- _Entries supplied_:
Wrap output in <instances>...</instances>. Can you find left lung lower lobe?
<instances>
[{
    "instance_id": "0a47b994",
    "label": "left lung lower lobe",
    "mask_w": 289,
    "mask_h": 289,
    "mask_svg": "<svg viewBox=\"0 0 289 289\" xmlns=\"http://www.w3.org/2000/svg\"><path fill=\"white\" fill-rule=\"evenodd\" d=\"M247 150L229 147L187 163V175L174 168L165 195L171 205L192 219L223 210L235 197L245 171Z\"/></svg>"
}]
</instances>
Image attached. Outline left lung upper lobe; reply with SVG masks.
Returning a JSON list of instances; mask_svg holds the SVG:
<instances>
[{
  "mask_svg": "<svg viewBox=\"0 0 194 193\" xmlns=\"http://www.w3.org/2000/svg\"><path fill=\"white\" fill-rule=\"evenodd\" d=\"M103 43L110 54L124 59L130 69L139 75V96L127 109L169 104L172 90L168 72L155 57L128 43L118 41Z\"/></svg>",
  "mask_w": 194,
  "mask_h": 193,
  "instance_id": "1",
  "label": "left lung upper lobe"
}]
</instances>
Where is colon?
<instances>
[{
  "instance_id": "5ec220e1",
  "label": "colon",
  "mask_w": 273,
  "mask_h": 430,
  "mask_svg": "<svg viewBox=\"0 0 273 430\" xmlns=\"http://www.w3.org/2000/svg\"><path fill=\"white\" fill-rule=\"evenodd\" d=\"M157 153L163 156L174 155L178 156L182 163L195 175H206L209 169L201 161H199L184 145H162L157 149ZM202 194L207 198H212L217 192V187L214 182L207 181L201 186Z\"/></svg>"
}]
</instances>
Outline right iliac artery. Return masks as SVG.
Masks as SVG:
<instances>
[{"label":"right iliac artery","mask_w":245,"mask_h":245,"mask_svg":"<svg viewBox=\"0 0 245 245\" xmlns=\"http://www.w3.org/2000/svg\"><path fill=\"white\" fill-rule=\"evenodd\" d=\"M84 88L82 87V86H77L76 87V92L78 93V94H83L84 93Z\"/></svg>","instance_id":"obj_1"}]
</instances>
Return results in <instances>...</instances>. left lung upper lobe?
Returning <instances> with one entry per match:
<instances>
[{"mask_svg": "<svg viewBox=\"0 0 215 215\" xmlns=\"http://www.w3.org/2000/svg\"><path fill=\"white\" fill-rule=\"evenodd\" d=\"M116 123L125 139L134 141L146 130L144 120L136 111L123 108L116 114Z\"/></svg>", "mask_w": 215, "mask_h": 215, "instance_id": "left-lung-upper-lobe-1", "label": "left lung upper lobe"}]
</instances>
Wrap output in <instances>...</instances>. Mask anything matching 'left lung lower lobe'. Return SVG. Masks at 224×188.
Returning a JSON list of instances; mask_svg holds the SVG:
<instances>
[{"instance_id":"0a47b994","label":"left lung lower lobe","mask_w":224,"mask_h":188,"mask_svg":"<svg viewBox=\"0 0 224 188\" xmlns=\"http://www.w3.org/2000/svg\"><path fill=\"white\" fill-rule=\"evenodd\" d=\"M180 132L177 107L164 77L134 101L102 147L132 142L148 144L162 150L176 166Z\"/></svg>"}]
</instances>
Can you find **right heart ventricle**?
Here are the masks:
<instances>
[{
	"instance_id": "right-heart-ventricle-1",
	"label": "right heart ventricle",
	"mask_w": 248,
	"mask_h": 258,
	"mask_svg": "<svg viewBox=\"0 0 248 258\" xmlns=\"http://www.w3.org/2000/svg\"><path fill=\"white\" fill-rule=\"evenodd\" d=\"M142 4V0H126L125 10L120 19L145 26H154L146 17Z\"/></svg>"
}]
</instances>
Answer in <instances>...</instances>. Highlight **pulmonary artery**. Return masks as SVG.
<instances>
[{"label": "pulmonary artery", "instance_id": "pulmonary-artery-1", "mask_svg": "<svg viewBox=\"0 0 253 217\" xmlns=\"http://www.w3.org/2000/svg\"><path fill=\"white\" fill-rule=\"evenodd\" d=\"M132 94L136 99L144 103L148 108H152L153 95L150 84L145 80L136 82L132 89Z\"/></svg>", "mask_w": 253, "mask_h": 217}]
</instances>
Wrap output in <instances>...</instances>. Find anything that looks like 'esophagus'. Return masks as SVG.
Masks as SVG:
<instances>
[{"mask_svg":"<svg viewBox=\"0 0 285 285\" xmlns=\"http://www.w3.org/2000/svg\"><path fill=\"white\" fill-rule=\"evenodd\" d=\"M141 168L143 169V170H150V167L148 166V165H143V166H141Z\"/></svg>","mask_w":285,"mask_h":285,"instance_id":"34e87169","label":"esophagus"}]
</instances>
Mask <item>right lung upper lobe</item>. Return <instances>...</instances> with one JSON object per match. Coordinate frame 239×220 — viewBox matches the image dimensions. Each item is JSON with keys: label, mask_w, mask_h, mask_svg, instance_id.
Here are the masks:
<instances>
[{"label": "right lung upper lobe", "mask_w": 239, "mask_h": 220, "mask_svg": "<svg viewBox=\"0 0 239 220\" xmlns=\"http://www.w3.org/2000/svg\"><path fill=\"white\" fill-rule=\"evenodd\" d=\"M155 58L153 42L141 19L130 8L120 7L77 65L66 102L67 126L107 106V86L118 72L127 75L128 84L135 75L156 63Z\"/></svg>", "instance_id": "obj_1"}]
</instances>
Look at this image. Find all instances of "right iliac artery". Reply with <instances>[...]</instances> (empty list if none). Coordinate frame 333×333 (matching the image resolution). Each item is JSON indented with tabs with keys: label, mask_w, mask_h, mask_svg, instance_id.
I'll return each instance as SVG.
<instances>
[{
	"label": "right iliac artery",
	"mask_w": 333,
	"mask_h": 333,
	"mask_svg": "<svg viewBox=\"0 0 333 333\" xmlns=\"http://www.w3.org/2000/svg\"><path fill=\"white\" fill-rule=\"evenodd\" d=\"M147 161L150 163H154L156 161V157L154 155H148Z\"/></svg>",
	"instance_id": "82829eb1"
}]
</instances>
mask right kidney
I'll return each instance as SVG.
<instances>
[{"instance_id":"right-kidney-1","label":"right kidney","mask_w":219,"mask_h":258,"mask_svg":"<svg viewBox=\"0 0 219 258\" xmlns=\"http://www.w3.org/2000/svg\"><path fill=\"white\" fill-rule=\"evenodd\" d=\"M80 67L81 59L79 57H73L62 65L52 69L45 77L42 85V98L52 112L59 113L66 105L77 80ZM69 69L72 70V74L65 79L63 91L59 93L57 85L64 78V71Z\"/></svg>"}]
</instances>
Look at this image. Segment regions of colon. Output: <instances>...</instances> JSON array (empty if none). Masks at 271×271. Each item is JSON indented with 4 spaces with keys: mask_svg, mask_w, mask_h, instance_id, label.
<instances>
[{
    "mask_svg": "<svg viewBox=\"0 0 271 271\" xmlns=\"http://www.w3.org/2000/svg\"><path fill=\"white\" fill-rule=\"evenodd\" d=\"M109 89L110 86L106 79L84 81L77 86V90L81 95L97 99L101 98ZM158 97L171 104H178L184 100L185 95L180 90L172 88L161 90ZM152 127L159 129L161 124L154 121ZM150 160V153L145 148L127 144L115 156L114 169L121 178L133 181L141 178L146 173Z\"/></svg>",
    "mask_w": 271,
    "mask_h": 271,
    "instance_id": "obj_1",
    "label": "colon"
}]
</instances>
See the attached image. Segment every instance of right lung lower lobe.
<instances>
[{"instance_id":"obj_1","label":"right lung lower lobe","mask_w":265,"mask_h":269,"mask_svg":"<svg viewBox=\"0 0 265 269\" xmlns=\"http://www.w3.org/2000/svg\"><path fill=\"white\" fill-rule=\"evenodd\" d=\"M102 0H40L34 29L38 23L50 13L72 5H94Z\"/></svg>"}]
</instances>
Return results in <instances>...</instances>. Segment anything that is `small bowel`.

- _Goal_:
Display in full every line of the rows above that contains the word "pulmonary".

- _Exercise response_:
Answer in <instances>...</instances>. Highlight **pulmonary artery**. Return masks as SVG.
[{"label": "pulmonary artery", "instance_id": "pulmonary-artery-1", "mask_svg": "<svg viewBox=\"0 0 253 217\" xmlns=\"http://www.w3.org/2000/svg\"><path fill=\"white\" fill-rule=\"evenodd\" d=\"M132 94L136 99L144 103L148 108H152L153 95L150 84L145 80L136 82L132 89Z\"/></svg>", "mask_w": 253, "mask_h": 217}]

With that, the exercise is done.